**Aim of the exercise:**
Answer these questions from the passage on breaking the code:
(a) Besides making disciples, what are those who break the code also committed to?
(b) Along what does the gospel travel best?
(c) In a missional context, when do individuals often begin the discipling process?

**Provided text:**
== == ==
Breaking the code is hard work and requires an incredible amount of commitment. Leaders who break the code have a high level of courage in regard to making the tough decisions. Those who break the code are committed to developing processes, raising up leaders, and building organizational structures that produce true disciples. Therefore, breaking the code involves understanding what it means to make and multiply disciples and then being able to apply it to one’s context. As a disciple, we too are to model life as Jesus did. We are to invite people to come follow us as we follow him. Loving like Jesus loved is a commitment we must have toward all people, regardless of their relationship to us. Love is passed on as they see us demonstrate it in all kinds of environments and situations, in spite of our circumstances. Those who break the code are not only committed to making disciples; they are committed to multiplying disciples.

Churches that focus on the unchurched/unreached often create a degree of discomfort among some churched/reached. The more effective we are at removing image and cultural barriers the more effective we will be at reaching the unchurched/unreached. Those who break the code are committed to culturally relevant expressions of evangelism. We can no longer just appeal to people to come “back” to an institution of which they do not remember being a part. Asking people to literally change their world-view after simply hearing the gospel, with no previous exposure to a Christian worldview, is usually unrealistic. The gospel has and always will continue to travel best along relational lines. Churches that break the code focus on building environments in both large and small groups, both on and off the campus, where the gospel can thrive. Churches that break the code put a high premium on experience. In a missional context, individuals often begin the discipling process long before conversion. This takes place as they actively experience community and participate in the ministries of churches that are breaking the code. While there are places where you only want believers and church members to serve, there are many paces you can plug in those who are on the journey. We have found that when people are involved in ministry, something happens that speeds up the process of their spiritual journey. When we develop churches that speak the language of their community and at the same time hold true to the changeless truth of Scripture and the gospel, we become successful at breaking the code. Our churches become truly indigenous to their context, and the gospel is able to flow unhindered by cultural barriers.
== == ==
**Data excerpts:**
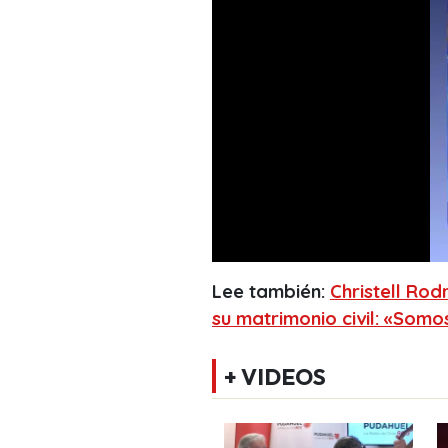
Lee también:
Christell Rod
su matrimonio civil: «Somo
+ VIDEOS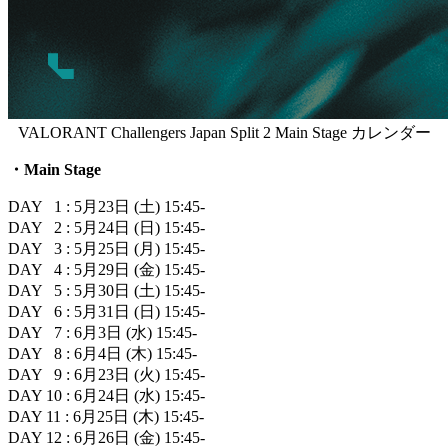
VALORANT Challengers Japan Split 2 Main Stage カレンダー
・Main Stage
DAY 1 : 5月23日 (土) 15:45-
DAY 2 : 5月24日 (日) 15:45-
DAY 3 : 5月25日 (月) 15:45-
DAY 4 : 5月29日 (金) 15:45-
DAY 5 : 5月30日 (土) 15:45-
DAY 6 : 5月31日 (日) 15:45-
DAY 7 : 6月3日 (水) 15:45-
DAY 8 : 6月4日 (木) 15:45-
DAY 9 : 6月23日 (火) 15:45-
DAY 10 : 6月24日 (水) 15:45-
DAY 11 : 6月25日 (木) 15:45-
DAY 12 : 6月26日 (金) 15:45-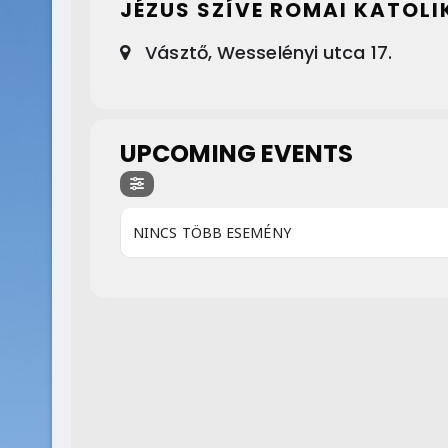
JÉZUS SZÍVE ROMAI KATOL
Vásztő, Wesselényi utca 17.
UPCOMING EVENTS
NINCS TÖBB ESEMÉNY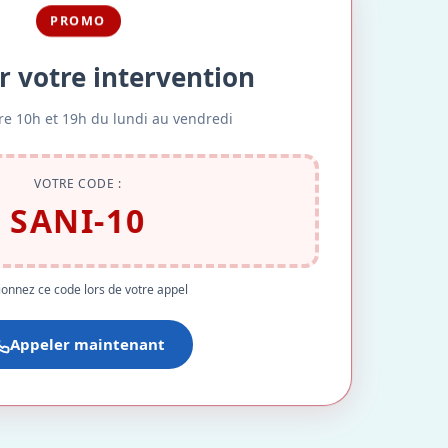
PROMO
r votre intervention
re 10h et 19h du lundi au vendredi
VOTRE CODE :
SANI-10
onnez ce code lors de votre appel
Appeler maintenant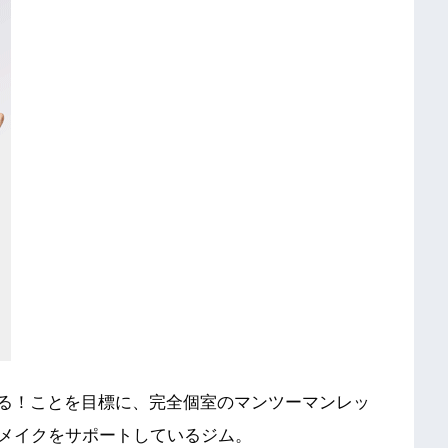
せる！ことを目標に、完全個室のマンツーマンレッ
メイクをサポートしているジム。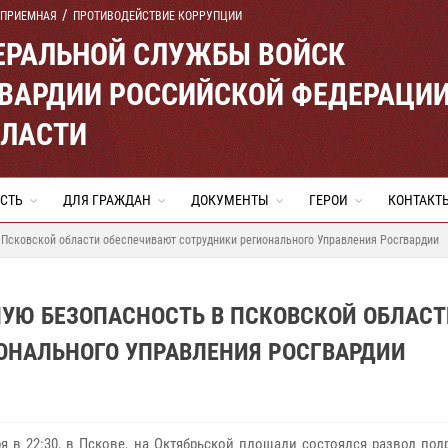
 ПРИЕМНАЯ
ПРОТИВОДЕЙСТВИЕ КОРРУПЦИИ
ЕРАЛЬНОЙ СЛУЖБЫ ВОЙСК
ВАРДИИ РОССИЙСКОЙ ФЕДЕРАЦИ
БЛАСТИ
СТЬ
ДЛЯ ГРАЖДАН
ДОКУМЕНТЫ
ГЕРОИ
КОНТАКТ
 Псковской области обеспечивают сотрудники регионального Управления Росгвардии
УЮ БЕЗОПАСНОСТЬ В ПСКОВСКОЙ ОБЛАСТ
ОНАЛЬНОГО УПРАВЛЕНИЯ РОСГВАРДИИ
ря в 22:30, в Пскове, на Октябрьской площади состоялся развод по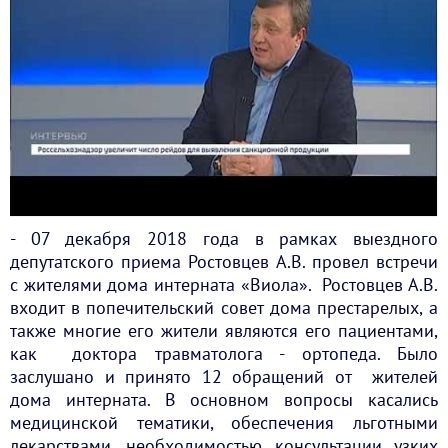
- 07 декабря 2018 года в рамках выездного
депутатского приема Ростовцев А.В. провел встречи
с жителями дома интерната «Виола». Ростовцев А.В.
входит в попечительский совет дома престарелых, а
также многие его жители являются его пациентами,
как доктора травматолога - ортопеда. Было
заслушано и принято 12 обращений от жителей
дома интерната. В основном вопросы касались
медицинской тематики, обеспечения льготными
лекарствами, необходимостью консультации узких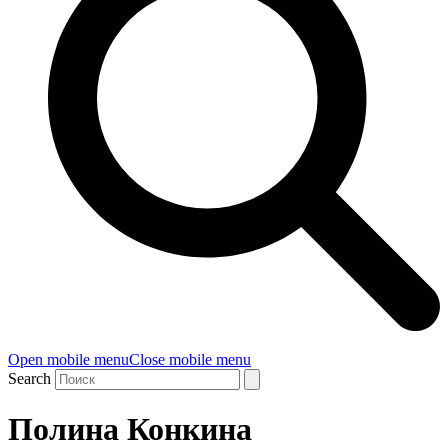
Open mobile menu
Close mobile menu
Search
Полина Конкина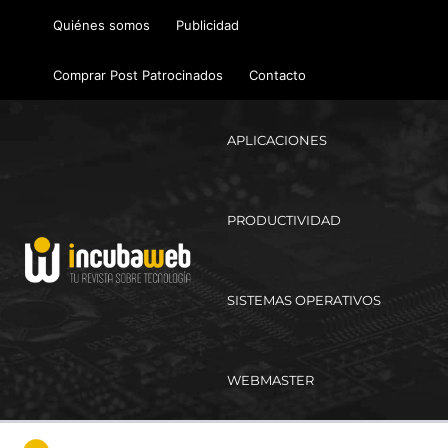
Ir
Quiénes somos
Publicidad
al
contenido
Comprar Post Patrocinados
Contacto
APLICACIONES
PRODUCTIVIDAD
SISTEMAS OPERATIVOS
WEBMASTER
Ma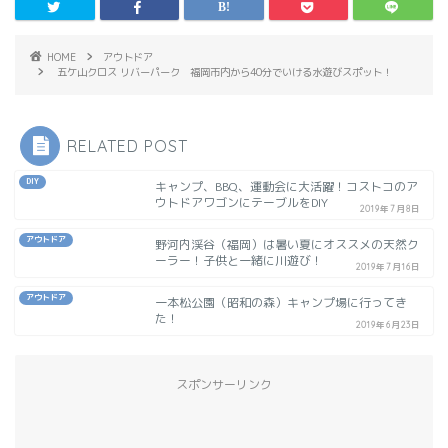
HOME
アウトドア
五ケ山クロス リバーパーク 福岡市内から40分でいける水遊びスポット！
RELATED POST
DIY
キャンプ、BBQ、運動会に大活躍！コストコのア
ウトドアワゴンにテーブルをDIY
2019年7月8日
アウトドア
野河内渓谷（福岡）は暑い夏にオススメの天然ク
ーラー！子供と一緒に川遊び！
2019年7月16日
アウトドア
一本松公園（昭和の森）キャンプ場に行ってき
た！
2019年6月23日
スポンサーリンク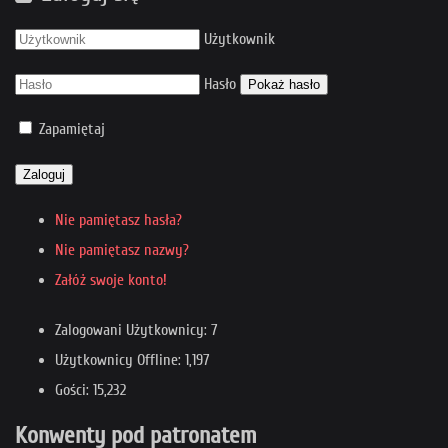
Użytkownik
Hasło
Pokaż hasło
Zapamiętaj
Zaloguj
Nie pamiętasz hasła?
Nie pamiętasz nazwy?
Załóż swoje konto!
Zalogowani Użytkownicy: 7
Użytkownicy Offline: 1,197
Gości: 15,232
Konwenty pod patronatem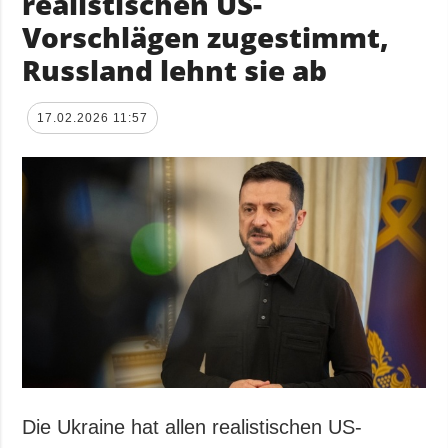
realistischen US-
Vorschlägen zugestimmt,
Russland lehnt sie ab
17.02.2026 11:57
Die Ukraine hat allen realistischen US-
== == ==
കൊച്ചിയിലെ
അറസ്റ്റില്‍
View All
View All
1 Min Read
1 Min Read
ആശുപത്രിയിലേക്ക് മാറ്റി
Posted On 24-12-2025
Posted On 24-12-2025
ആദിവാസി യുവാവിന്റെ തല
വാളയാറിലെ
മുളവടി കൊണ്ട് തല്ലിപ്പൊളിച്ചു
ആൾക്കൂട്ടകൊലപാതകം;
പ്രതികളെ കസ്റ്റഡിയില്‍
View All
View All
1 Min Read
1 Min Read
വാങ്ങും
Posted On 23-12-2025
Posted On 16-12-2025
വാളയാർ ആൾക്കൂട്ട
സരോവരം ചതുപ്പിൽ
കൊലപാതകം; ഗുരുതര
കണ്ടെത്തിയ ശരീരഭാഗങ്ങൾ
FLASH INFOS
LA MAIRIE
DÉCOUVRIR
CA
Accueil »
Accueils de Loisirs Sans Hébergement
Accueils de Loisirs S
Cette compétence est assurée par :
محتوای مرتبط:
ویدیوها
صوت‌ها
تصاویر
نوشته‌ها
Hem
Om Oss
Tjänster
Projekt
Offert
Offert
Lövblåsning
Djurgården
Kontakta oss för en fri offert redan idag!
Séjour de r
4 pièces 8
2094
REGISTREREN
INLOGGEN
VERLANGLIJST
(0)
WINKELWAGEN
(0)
== == ==
**Output for this task:**
(a) Multiplying disciples.
(b) Relational lines.
(c) Long before conversion.